Exercise prompt:
Make an exact copy of all the records, one that contains none of the pictures.

Data to use:

[Start of section]

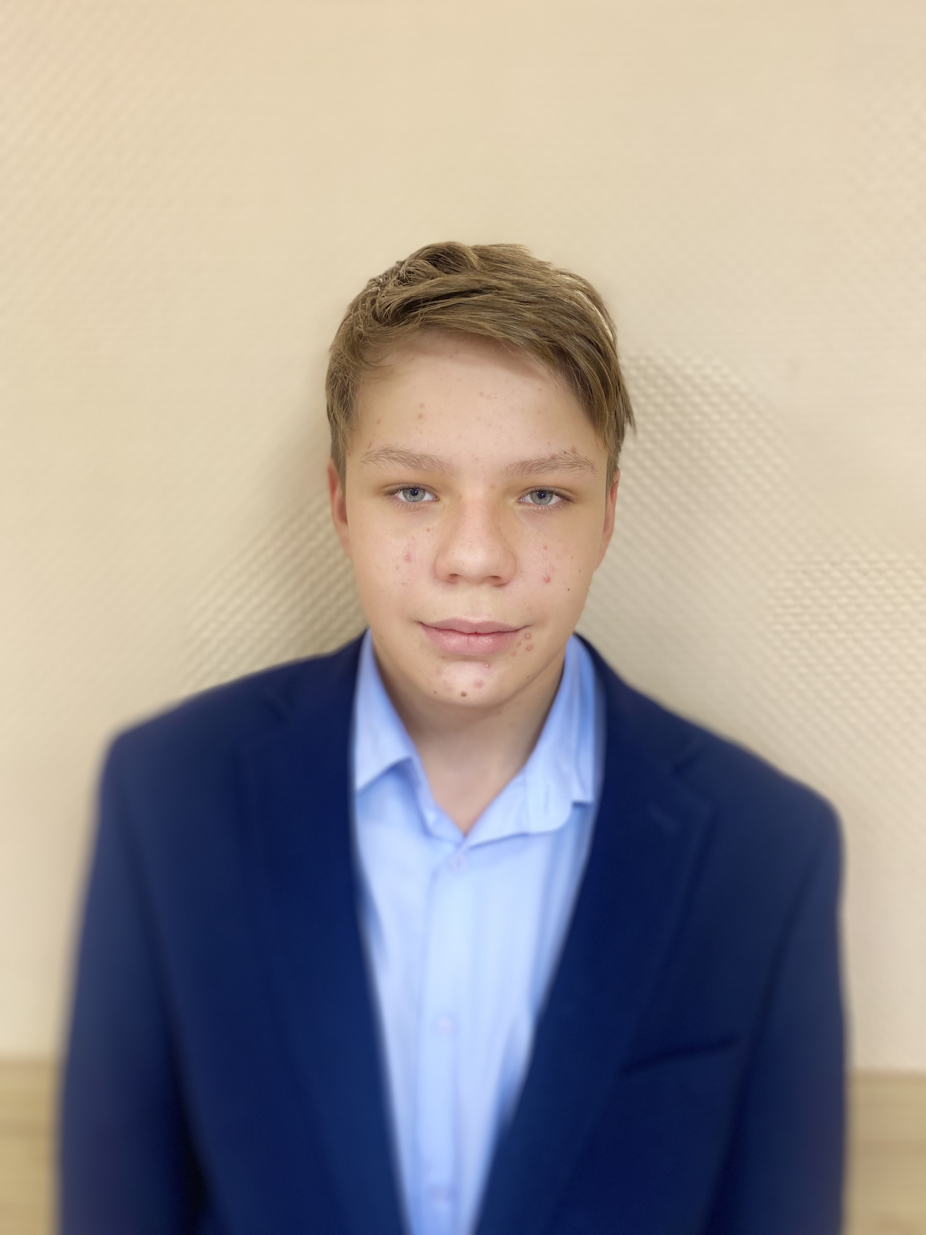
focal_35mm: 26
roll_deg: +0.0
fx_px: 927
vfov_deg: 67.3
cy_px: 618
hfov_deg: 53.1
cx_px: 463
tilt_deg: -10.2
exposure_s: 1/50
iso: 100
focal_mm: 4.25
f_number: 1.8
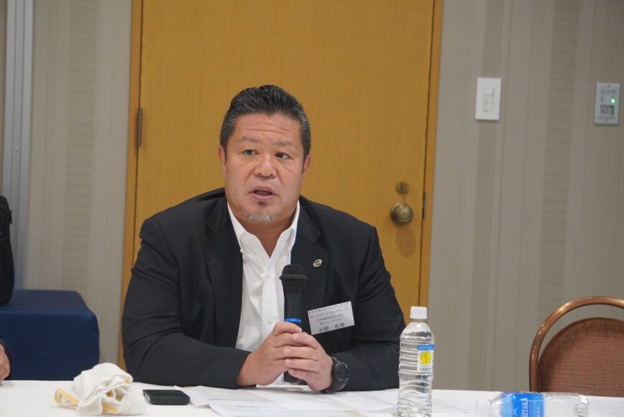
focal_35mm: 134
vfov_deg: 10.3
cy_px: 208
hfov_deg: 15.4
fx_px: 2314
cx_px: 312
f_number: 5
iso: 1250
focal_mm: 89
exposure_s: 1/160
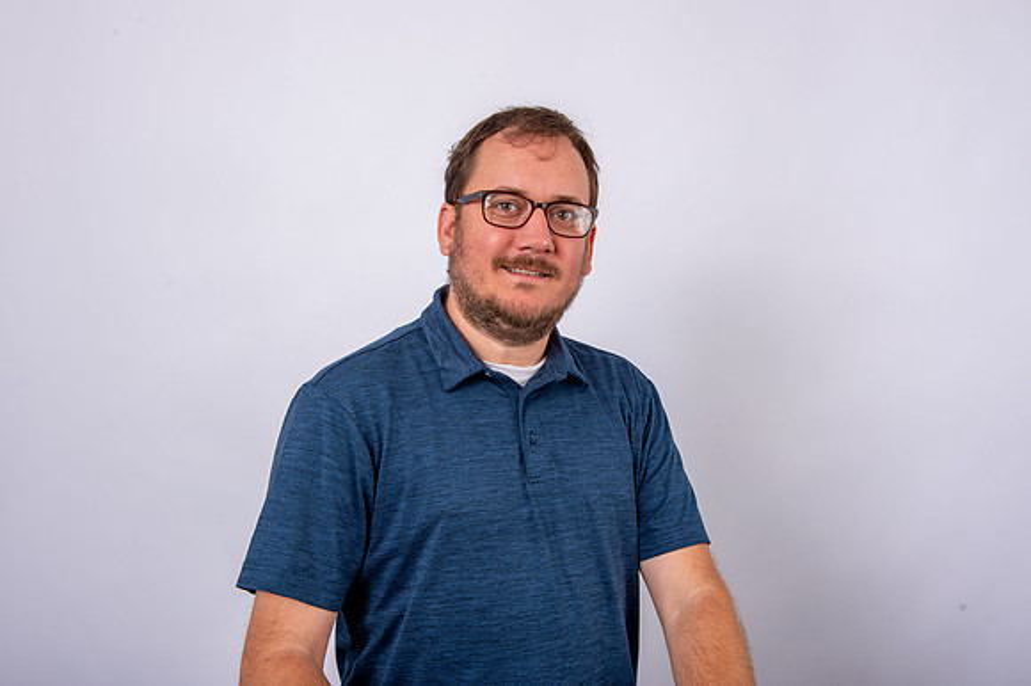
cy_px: 343
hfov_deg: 54.5
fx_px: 1002
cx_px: 516
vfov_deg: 37.8
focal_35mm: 35
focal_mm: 35
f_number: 9
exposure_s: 1/250
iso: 125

[End of section]

Completed task:
focal_35mm: 26
roll_deg: +0.0
fx_px: 927
vfov_deg: 67.3
cy_px: 618
hfov_deg: 53.1
cx_px: 463
tilt_deg: -10.2
exposure_s: 1/50
iso: 100
focal_mm: 4.25
f_number: 1.8
focal_35mm: 134
vfov_deg: 10.3
cy_px: 208
hfov_deg: 15.4
fx_px: 2314
cx_px: 312
f_number: 5
iso: 1250
focal_mm: 89
exposure_s: 1/160
cy_px: 343
hfov_deg: 54.5
fx_px: 1002
cx_px: 516
vfov_deg: 37.8
focal_35mm: 35
focal_mm: 35
f_number: 9
exposure_s: 1/250
iso: 125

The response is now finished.